Begitu sebaliknya, saat seseorang sampai pada kesadaran tertinggi akan eksistensinya, yakni kesadaran spiritual, sebuah kesadaran akan kehadiran Tuhan dalam keseluruhan manifestasiNya di alam, maka visi cinta seseorang tersebut tak akan lagi membatasi diri pada kepentingan duniawi. Baginya membangun ikatan cinta adalah membangun kemanusiaan yang saling tolong-menolong di dalam kebaikan.
Kebaikan Universal Sebagai Aktualitas Cinta
Cinta sebagai eksistensi jiwa hendak menemukan aktualitasnya di realitas. Maka tentu saja aktualitas cinta bergantung pada tingkat kesadaran eksistensial manusia sendiri. Namun cinta sejati adalah cinta yang mengarahkan dirinya pada sumbernya: Tuhan. Sehingga aktualitas cinta sejati adalah suatu manifestasi akan sifat-sifat ilahiah di alam.
Kaum sufi meyakini kebaikan sebagai realitas hakiki, sementara keburukan tak memiliki eksistensi, karena apa yang kita sebut sebagai keburukan, pada faktanya ia adalah kutub terjauh dan terendah dari gradasi kebaikan itu sendiri. Karena keburukan terjadi oleh adanya cinta dalam diri yang hanya berpusak pada kepentingan egosentrisme; kerakusan, kekikiran, hasad, hasud, dengki dan sebagainya.
Maka, agama begitu appresiatif pada amal kebaikan manusia lantaran perbuatannya tersebut didasari oleh kesadarannya sehingga dapat mengungguli bahkan para malaikat, namun di sini lain mengecam perbuatan buruk dan bahkan memposisikan manusia bisa jadi berada di bawah derajat hewan karena dengan kesadaran etisnya masih bisa berbuat buruk.

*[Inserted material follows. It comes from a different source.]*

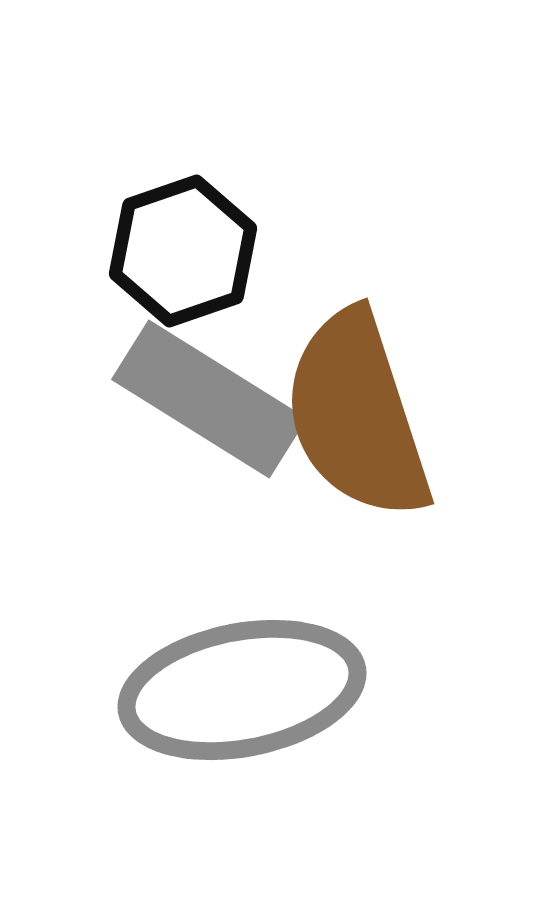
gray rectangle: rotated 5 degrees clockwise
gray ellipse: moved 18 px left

Dengan kebaikan sebagai hakikat realitas, maka cinta selalu menginginkan kebaikan itu sendiri. Sebagaimana terungkap di atas, level pemahaman akan kebaikan—dari yang masih egoistik-individual dan material, hingga kepada yang spiritual dan sosial—akan menentukan jenis tingkatan kebaikan mana yang hendak diraih oleh cinta.
Makin tinggi kesadaran cinta seseorang, makin kuat tekadnya untuk mempersembahkan kebaikan, dan makin jauh dirinya dari derajat cinta rendahan yang hanya ingin memuaskan selera biologis, kepentingan sesaat dan indikasi duniawi lainnya.

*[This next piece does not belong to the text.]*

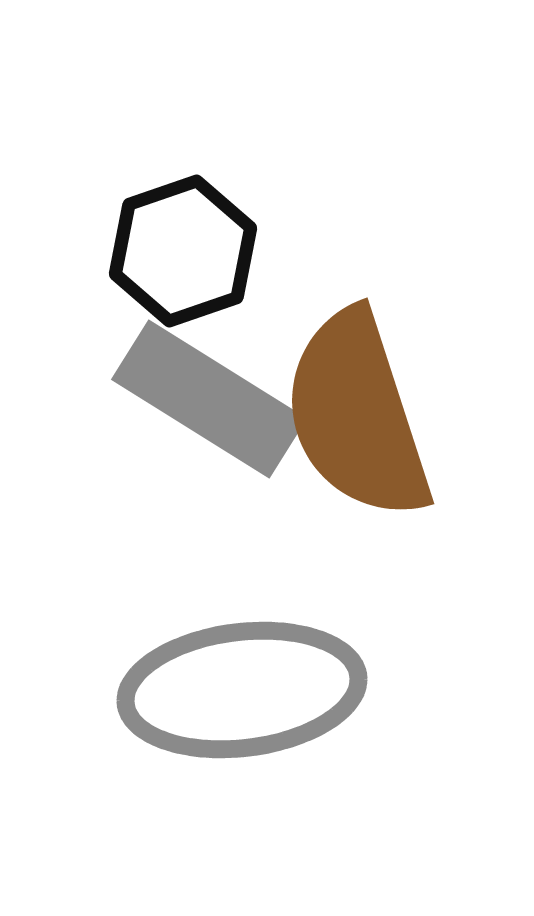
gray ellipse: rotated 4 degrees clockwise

Mencintai Karya Tuhan yang Maha Rahman
Sekian banyak nama-nama Allah, namun yang paling sering dan bahkan sebagai pembuka bacaan surat-surat dalam al Quran adalah Ar Rahman, artinya nama Ar Rahman ini adalah nama yang pengertiannya sangat dengat dengan Allah sebagai Ismu Dzat, karena sifat utama (yang mendominasi) dzat Tuhan adalah cinta atau kasih sayangNya sendiri.

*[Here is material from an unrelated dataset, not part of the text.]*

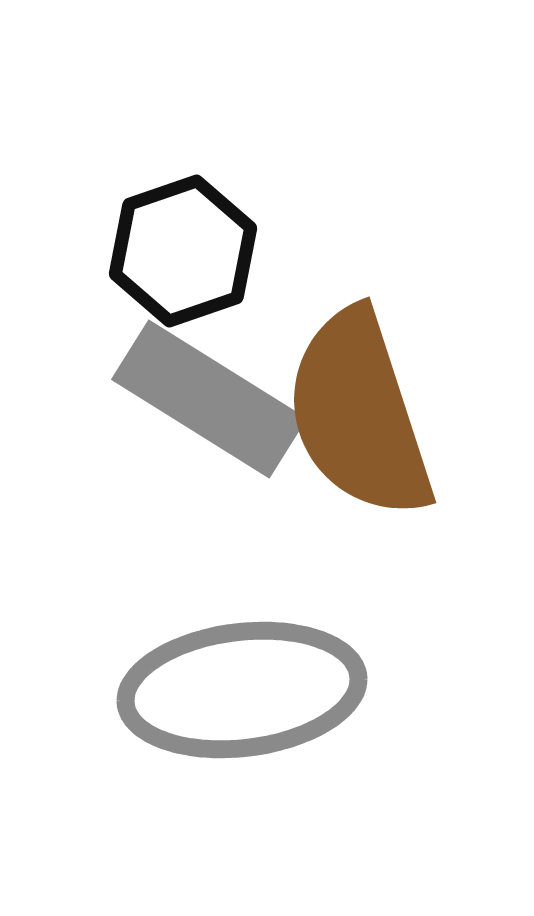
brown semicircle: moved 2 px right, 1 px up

Kata Rahman termasuk derivasinya Rahmat memiliki keluasan yang tiada batas sehingga secara niscaya mengungguli kemarahanNya, rohmati wasi’at min ghodhobi,. Maka cinta (rahmat) Tuhan pasti akan menerima segalanya (ciptaan yang diciptakannya karena RahmatNya) dan memberi segalanya (memberi rahmat kepada seluruh semesta).
Maka dengan falsafah cinta dari keluasan rahmatNya, manusia yang tinggi derajat kemanusiaannya adalah dia yang sanggup menerima segala perbedaan dengan ketulusan cintanya tanpa memandang atribut-atribut identitas bahkan agama sekalipun. Karena dia sadar yang dia cintai adalah karya Tuhan yang Maha Rahman.